А Эдуард Михайлович был хороший. Потому что он не бросил мою маму в беде. И, когда она осталась одна, он сразу же откликнулся и готов был помочь. Хоть у нее уже и был вот такой оболтус.
И еще Эдуард Михайлович был очень умный. Потому что он первым понял, куда вся эта перестройка ведет, и кто такой Горбачев, и кому нужна вся их приватизация. Поэтому он из армии ушел как раз вовремя. А те, кто остался, они были полные мудаки. И американский президент – идиот.
Слушать Эдуарда Михайловича было одно удовольствие. Но я сидел и молчал. Хотя мне надо было делать уроки. Потому что мама попросила меня, чтобы я ей помог. И я помогал. Сидел и смотрел на него, как он роется у меня в столе. Не знаю, что он там искал. Их в армии, наверное, так научили.
Еще он писал письма в газеты. Во все, какие только мог купить. И на телевидение. А мы должны были его слушать. Однажды собирались в лес за грибами, а он увидел что-то по телеку и сразу начал писать. Мы ходили вокруг него и собирались. Потому что автобус до обеда был только один. Потом надо было ждать уже до без пятнадцати четыре. Но он разорался, и мама сказала: ну давай, Костя, послушаем. И мы сидели перед ним в своих сапогах и куртках.
А он говорил: нет, ты понимаешь, Светлана, какие они там дураки? Ты понимаешь?
Холодильник опустел через семь дней после того, как я отнес зеркало к Ольге. Или через восемь. Такие вещи трудно определить.
Я собрал в себе силы и переставил в него все, что было на полу и на окнах. Мне не нравится, когда она теплая.
Столько водки в одном месте я впервые увидел у директора Александра Степановича. Он вообще никогда не покупал бутылками. Договаривался с мужиками, и они привозили ему ящик. Чтобы не бегать взад и вперед.

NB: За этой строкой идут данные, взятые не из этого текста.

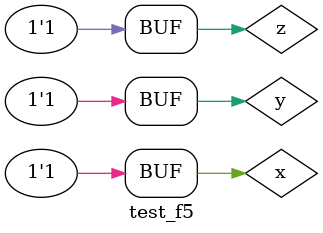
<source format=v>
/*
Laura Iara Silva Santos Xavier - 734661
Guia 6
*/

module nand_logic (output f, input a, input b, input c);

    assign f = (~((~b) | (~a))) & (~(a & b)) | (~((b & c) | (~a)));

endmodule

module test_f5;
    //Definir dados
    reg x;
    reg y;
    reg z;
    wire a, b, c;

    nand_logic moduloA (a, x, y, z);

    //Parte principal
    initial begin : main
        $display ("Exemplo_0605 - Daniel Vitor de Oliveira Santos - 716417");
        $display ("Test module");
        $display ("   x    y    z    a");

        //Projetar testes do modulo
        $monitor("%4b %4b %4b %4b", x, y, z, a);

        x = 1'b0;y = 1'b0; z = 1'b0;
        #1 x = 1'b0; y = 1'b0; z = 1'b1;
        #1 x = 1'b0; y = 1'b1; z = 1'b0;
        #1 x = 1'b0; y = 1'b1; z = 1'b1;
        #1 x = 1'b1; y = 1'b0; z = 1'b0;
        #1 x = 1'b1; y = 1'b0; z = 1'b1;
        #1 x = 1'b1; y = 1'b1; z = 1'b0;
        #1 x = 1'b1; y = 1'b1; z = 1'b1;

    end
endmodule

/* Resultado:

   x    y    z    a

   0    0    0    0
   0    0    1    0
   0    1    0    0
   0    1    1    0
   1    0    0    1
   1    0    1    1
   1    1    0    1
   1    1    1    0

*/
</source>
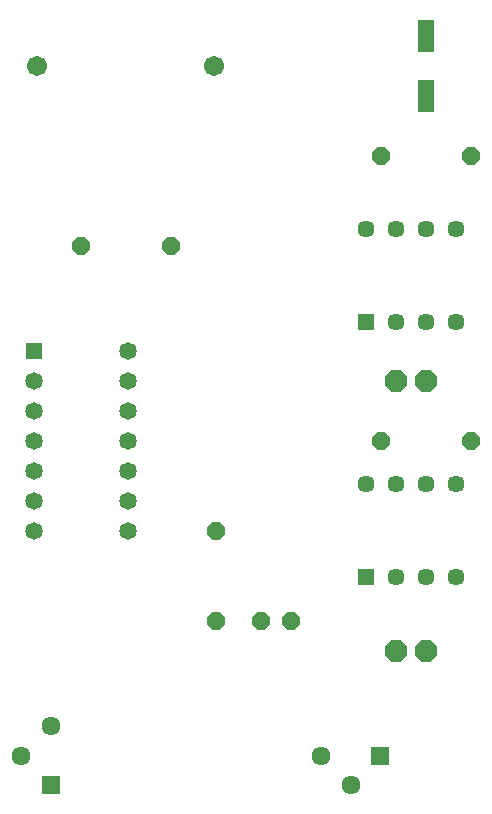
<source format=gbr>
G04 EAGLE Gerber RS-274X export*
G75*
%MOMM*%
%FSLAX34Y34*%
%LPD*%
%INSoldermask Top*%
%IPPOS*%
%AMOC8*
5,1,8,0,0,1.08239X$1,22.5*%
G01*
%ADD10P,1.951982X8X22.500000*%
%ADD11P,1.649562X8X202.500000*%
%ADD12C,1.711200*%
%ADD13P,1.649562X8X112.500000*%
%ADD14P,1.649562X8X22.500000*%
%ADD15R,1.611200X1.611200*%
%ADD16C,1.611200*%
%ADD17R,1.481200X1.481200*%
%ADD18C,1.481200*%
%ADD19R,1.451200X1.451200*%
%ADD20C,1.451200*%
%ADD21R,1.473200X2.743200*%


D10*
X368300Y165100D03*
X393700Y165100D03*
X368300Y393700D03*
X393700Y393700D03*
D11*
X279400Y190500D03*
X254000Y190500D03*
D12*
X64700Y660400D03*
X214700Y660400D03*
D13*
X215900Y190500D03*
X215900Y266700D03*
D14*
X355600Y342900D03*
X431800Y342900D03*
D11*
X431800Y584200D03*
X355600Y584200D03*
X177800Y508000D03*
X101600Y508000D03*
D15*
X76200Y51200D03*
D16*
X51200Y76200D03*
X76200Y101200D03*
D15*
X355200Y76200D03*
D16*
X330200Y51200D03*
X305200Y76200D03*
D17*
X61900Y419100D03*
D18*
X61900Y393700D03*
X61900Y368300D03*
X61900Y342900D03*
X61900Y317500D03*
X61900Y292100D03*
X61900Y266700D03*
X141300Y266700D03*
X141300Y292100D03*
X141300Y317500D03*
X141300Y342900D03*
X141300Y368300D03*
X141300Y393700D03*
X141300Y419100D03*
D19*
X342900Y442900D03*
D20*
X368300Y442900D03*
X393700Y442900D03*
X419100Y442900D03*
X419100Y522300D03*
X393700Y522300D03*
X368300Y522300D03*
X342900Y522300D03*
D19*
X342900Y227000D03*
D20*
X368300Y227000D03*
X393700Y227000D03*
X419100Y227000D03*
X419100Y306400D03*
X393700Y306400D03*
X368300Y306400D03*
X342900Y306400D03*
D21*
X393700Y635000D03*
X393700Y685800D03*
M02*

</source>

– Меня мучает жажда, – говорил он. – Бесконечная жажда, Константин. Моему организму нужна жидкость. Или еще что-нибудь. Ты знаешь, я вырос в таком месте, где совсем нет воды. Ни речки, ни озера. Даже нормальной лужи не помню. И дождей не было почти никогда. Поэтому до сих пор хочется пить. Все время чувствую эту сухость. Дай мне вон тот стакан.
Он ставил передо мной пустые бутылки, посуду, какие-то башмаки, и я рисовал. А он пил свою водку.
Мне нравилось ходить к нему. В училище про меня забыли, и завуч в конце концов перестал отмечать мои пропуски. Однокурсники несколько раз приходили ко мне, спрашивали – как дела? Но я всегда говорил, что все нормально и что мы с директором работаем над моим дипломным проектом.
Мне нравилось, что он пьет свою водку совсем не так, как другие мужики. Отец всегда долго стоял с рюмкой в одной руке и со стаканом воды в другой. Готовился, собирался с духом. Потом вытягивал губы трубочкой и, прикрывая глаза, медленно втягивал в себя водку. Эдуарда Михайловича всегда передергивало, словно ему за шиворот положили лягушку.
А директор вообще никогда из рюмок не пил. Он наливал себе водку в толстый стакан и пил из него, как будто бы он действительно пил воду. Как будто ему просто хотелось пить. Как человеку, у которого пересохло в горле.
Он пил один стакан за другим, никогда после этого не выдыхая, смотрел на мои рисунки и не пьянел. Просто сидел напротив меня в своем кресле и говорил, чтобы я ничего такого себе не воображал.
А я и не собирался. Для меня это вообще было просто отмазкой. Уходишь из дома, а все думают, что ты пошел на учебу. Или не думают. Я не знаю. Потому что матери тогда на меня уже явно было плевать. Она приседала вокруг своего Эдуарда Михайловича. А я злился на отца за то, что он меня так подставил. Неужели нельзя было разок навалять этому дяде Эдику там, у себя в роте, чтобы он про маму забыл. Наверняка там были какие-нибудь нормальные другие курсанты.